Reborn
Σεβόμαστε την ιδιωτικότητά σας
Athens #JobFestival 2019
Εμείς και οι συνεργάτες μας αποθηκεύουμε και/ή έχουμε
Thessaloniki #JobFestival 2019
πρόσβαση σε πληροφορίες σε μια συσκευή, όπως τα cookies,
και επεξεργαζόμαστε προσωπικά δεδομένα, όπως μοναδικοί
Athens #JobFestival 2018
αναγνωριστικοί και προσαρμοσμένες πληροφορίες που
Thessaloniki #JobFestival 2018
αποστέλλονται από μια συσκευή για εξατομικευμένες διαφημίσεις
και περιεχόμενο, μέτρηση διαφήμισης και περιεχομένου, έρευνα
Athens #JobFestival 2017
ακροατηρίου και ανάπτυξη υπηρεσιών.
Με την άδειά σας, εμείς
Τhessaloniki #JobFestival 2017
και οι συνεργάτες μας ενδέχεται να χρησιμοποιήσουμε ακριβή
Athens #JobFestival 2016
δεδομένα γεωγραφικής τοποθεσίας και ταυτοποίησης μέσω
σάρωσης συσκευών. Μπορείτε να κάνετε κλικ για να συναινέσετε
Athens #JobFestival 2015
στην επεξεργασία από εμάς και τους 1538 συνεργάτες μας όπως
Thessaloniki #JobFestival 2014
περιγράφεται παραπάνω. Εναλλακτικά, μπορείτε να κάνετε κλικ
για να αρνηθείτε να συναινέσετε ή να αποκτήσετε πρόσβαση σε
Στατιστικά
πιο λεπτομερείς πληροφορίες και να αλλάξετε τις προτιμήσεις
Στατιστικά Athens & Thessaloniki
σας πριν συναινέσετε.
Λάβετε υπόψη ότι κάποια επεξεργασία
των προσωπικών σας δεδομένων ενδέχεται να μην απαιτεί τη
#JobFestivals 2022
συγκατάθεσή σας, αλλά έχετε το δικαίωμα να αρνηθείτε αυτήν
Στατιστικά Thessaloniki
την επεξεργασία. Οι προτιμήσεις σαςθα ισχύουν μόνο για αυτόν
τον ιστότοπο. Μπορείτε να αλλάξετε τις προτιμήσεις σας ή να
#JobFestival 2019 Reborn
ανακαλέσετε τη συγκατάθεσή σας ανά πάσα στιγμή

--

Task item: Report each line of the data above that contains the word "συναινέσετε".

Answer to this exercise:
σάρωσης συσκευών. Μπορείτε να κάνετε κλικ για να συναινέσετε
για να αρνηθείτε να συναινέσετε ή να αποκτήσετε πρόσβαση σε
σας πριν συναινέσετε.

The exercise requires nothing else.